── DOCUMENT PASSAGE

To some extent this is precisely what has happened. The engineers have continued to make remarkable advances, and the price of a kilowatt generated by the sun or wind has continued to plunge—so much so that these are now the cheapest sources of power across much of the globe. Battery storage technology has progressed too; the fact that the sun goes down at night is no longer the obstacle to solar power many once presumed. And so vast quantities of renewable technology have been deployed, most notably in China and India. Representatives of cities and states from around the world gathered in San Francisco in September for a miniature version of the Paris summit and made their own pledges: California, the planet’s fifth-largest economy, promised to be carbon-neutral by 2045. Electric cars are now being produced in significant numbers, and the Chinese have deployed a vast fleet of electric buses.

────
── DATA SHOWN

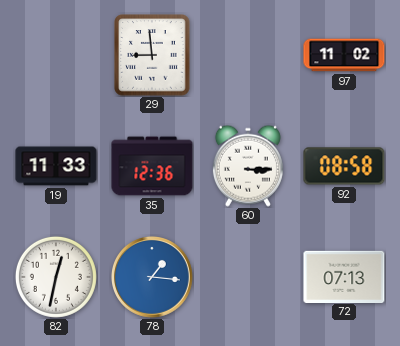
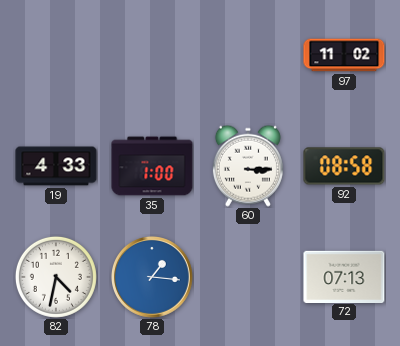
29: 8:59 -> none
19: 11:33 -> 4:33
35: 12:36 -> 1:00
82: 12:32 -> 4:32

────

» **THINGS TO DO**
(A) According to the passage on renewable energy, why is nightfall no longer the obstacle to solar power that many once presumed? Answer in one to three sentences.
(B) Carry the passage on renewable energy forward from its last sentence.
The listing above is separate material from the passage on renewable energy.

» **RESULTS**
(A) Battery storage technology has progressed. Because of that, the sun going down at night no longer holds solar power back the way many once assumed it would.

(B)
But those are bright spots against a very dark background. In retrospect, Paris in December 2015 may represent a high-water mark for the idea of an interconnected human civilization. Within nine weeks of the conference Donald Trump had won his first primary; within seven months the UK had voted for Brexit, both weakening and distracting the EU, which has been the most consistent global champion of climate action. Since then the US, the largest carbon emitter since the start of the Industrial Revolution, has withdrawn from the Paris agreement, and the president’s cabinet members are busy trying to revive the coal industry and eliminate effective oversight and regulation of the oil and gas business. The prime minister of Australia, the world’s biggest coal exporter, is now Scott Morrison, a man famous for bringing a chunk of anthracite into Parliament and passing it around so everyone could marvel at its greatness. Canada—though led by a progressive prime minister, Justin Trudeau, who was crucial in getting the 1.5-degree target included in the Paris agreement—has nationalized a pipeline in an effort to spur more production from its extremely polluting Alberta oil sands. Brazil seems set to elect a man who has promised not only to withdraw from the Paris agreement but to remove protections from the Amazon and open the rainforest to cattle ranchers. It is no wonder that the planet’s carbon emissions, which had seemed to plateau in mid-decade, are again on the rise: preliminary figures indicate that a new record will be set in 2018.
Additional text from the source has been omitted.